> [Assignment 1]
Answer each question from the IL-7 passage in a word or short phrase.
(a) What happens to IL-7 levels in convalescent individuals?
(b) Which receptor is highly expressed on SARS-CoV-2-specific T cells from convalescent individuals?
(c) What condition do severely ill patients have even though their IL-7 production is increased?
> [Assignment 2]
Decide whether each statement agrees with the IL-7 passage, and quote the words that settle it.
(a) Asymptomatic individuals in the acute phase show higher IL-7 levels than healthy controls.
(b) Studies have already confirmed that severely ill patients lack CD127 expression.
(c) Among symptomatic individuals, those with mild conditions had the highest IL-7 levels.

> [Study text]

IL-7 is a pleiotropic cytokine that plays an essential role in the differentiation and clonal expansion of lymphocytes. Chi et al. (156) described the production of IL-7 in COVID-19 patients; when compared to healthy controls, both asymptomatic and symptomatic individuals in the acute phase show an increase in the levels of this cytokine, however convalescent individuals return to the basal state equal to that observed in healthy individuals. When symptomatic individuals were stratified according to the severity of the disease, those with moderate to severe conditions had higher levels of IL-7. In addition, SARS-CoV-2-specific T cells from the peripheral blood of convalescent individuals of COVID-19 show high expressions of CD127, a receptor necessary for homeostatic cell proliferation triggered by IL-7, which may be related to the recovery observed (157). Patients with a severe COVID-19 condition, on the other hand, have an increased IL-7 production, but contradictorily they also have severe lymphopenia. Thus, we speculate that the deficiency in the expression of CD127 might occur in severely ill patients, which culminates in the deficiency of cell proliferation induced by IL-7 and consequent lymphopenia. However, studies that seek to evaluate the expression profile of IL-7 and CD127 in COVID-19 patients need to be carried out. In addition, the use of IL-7 as a treatment for COVID-19 patients has been evaluated and will be discussed further.

> [Source material]
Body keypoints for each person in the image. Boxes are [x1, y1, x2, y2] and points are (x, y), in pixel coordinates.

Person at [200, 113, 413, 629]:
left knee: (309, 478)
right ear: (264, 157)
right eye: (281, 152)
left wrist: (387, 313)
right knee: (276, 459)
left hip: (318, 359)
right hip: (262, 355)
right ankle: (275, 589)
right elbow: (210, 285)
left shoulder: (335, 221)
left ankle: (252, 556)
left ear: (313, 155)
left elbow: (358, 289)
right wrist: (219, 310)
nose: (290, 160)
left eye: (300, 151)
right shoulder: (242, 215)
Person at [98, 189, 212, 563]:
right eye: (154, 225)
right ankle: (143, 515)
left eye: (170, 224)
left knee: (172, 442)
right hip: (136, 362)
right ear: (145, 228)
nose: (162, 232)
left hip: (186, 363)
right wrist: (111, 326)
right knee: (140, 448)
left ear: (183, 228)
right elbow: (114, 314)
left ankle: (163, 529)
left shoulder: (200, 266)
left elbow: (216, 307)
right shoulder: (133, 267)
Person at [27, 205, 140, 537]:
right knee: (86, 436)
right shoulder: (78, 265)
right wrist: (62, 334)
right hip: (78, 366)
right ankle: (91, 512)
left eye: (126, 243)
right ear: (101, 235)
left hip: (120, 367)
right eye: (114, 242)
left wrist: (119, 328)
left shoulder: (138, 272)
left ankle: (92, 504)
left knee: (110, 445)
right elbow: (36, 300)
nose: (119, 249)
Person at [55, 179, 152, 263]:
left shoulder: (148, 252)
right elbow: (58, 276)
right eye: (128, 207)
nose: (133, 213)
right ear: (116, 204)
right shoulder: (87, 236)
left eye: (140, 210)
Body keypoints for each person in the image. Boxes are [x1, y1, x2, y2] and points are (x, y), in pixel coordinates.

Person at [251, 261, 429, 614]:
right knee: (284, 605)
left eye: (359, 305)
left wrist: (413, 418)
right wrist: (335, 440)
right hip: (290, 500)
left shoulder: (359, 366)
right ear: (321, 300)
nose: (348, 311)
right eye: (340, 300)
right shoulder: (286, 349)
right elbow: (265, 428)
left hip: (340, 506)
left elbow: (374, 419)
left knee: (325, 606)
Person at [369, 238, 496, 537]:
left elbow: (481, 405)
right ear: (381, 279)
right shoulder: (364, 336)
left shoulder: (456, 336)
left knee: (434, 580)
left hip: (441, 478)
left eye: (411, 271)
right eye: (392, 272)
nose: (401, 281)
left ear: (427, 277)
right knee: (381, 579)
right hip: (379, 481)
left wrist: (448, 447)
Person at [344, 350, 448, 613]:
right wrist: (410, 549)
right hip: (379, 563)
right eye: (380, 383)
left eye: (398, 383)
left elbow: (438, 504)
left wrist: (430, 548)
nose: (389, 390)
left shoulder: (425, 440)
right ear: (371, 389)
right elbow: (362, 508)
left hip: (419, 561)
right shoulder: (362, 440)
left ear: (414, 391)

> [Your response 1]
(a) They return to the basal state seen in healthy individuals.
(b) CD127
(c) Severe lymphopenia

> [Your response 2]
(a) Yes: "both asymptomatic and symptomatic individuals in the acute phase show an increase in the levels of this cytokine"
(b) No: "we speculate that the deficiency in the expression of CD127 might occur in severely ill patients"
(c) No: "those with moderate to severe conditions had higher levels of IL-7"